Problem set>
1. In the passage on Anam funeral customs, how long was the mourning period before it was reduced to six months?
2. Continue the passage on Anam funeral customs from where it ends.

Reading passage>
During the lying in state of the deceased, the wife or wives will be paraded to cry for the deceased that night. They will be eulogizing the deceased as they sit beside the corpse fanning it with a hand fan until it is buried. The same is done by the husband if the deceased is a woman. After the corpse is buried, the spouses are made to sit on a mat in the funeral room everyday until izu ito and izu isa is completed. During that period while the deceased is laid in state, the wife puts on her best clothes and ornaments as it was when they wedded. The next day the spouse puts on nkilika okala (rag) and he or she is not expected to talk to anyone. Their only duty is to come out before anybody wakes to cry in the morning. After that he or she is given water to wash their face and go inside. This is so because it is believed that the deceased spirit has not sojourned to the land of ancestors. This continues until after Izu ito for deceased woman or a man who has not attained the age of okpokolo and Izu is a for titled elderly man. After this, the isa oni ozu ritual will be performed to send the ancestors to the land of the dead before the wife will then start wearing agbo (white cloth). She can start talking to people but will not go out until after six months, when she then begins wearing black clothing; she will mourn for another year. The period of mourning in Anam before was 18months until recently it was reduced to six months and the wearing of black removed. During the period of her wearing black, she is free to move about and talk to people but cannot see any man.

After the burial ceremony, every morning and evening the first daughter (Ada) is expected to dress in her father's chieftaincy regalia and with ubom, which she will beat round the town eulogizing the father and notifying the village of the death of the father until a day before Izu ito and Izu isa as the case may be. When she gets to the frontage of any elder, she while greet the person in the name of the late father and if she does it well people will be giving her money (ego ubom). She represents her late father every time she does that and on returning she will place the ubom in front of their house and puts the regalia and red cap on the ubom. That ubom standing outside represents the late father who is still believed to be hovering round the house.

Excerpted records>
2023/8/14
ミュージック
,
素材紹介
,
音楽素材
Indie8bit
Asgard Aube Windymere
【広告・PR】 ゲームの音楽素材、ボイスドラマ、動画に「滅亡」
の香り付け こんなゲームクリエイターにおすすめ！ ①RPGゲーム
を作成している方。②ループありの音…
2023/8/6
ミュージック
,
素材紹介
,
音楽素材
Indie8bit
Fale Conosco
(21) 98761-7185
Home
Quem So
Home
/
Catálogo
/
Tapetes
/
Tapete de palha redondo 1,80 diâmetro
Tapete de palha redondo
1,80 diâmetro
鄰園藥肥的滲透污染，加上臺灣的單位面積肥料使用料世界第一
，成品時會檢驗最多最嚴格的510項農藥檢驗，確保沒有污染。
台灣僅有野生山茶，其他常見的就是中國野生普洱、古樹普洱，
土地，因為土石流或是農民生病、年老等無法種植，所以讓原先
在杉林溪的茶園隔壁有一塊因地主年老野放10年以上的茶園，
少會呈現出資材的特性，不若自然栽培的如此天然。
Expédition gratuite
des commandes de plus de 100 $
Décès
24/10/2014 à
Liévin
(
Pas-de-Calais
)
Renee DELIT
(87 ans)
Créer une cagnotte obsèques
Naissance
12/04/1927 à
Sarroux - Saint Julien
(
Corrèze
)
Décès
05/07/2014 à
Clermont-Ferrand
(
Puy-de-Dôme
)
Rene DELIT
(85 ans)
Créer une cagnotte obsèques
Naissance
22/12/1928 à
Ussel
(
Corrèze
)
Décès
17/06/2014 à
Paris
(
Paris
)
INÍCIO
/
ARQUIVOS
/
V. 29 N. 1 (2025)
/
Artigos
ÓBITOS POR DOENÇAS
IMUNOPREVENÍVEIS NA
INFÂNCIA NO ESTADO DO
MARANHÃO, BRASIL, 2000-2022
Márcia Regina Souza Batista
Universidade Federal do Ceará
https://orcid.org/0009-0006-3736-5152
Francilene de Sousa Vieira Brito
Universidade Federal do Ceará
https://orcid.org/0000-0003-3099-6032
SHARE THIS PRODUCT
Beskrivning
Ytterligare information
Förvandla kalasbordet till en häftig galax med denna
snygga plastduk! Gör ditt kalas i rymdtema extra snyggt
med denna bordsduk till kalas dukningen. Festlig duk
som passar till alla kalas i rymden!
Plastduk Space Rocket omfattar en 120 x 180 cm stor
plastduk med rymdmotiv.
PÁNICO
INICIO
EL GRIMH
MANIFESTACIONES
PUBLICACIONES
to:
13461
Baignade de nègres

Responses by item number>
1. 18 months

2.
For a titled man during the izu ito, the first son shall be painted with uye wearing Ogoro and red cap with feather and oche mgbo on his armpit. He will be going round the titled men's house, greeting them and they in return gives him money and drinks. This rite is called ite uye. After that, during the izu isa, the kindred parades the town with their communal drum while the children dressed on their fathers regalia danced as they parade. This rite is called ipu ive isa. It is after this rite that the funeral room is dismantled. It is the custom of the land that the eldest son and daughter stay at home throughout the mourning period without going anywhere while the others are expected to provide them with all the support and feeding they needed. If they cannot as a result of their work, somebody will volunteer to stay on their behalf while they are expected to pay a fine and provide the person staying with the drinks and food needed to carry him and the strangers that will be coming throughout that period.
Another rite of importance is the Ooni ozu, as an Ogbuevi, the children is expected to present to ndi Oba a live cow that will be shared by them and some money for snuff. If the family could not afford a cow, they will pay Ogwu akpego (4000) in place of the cow.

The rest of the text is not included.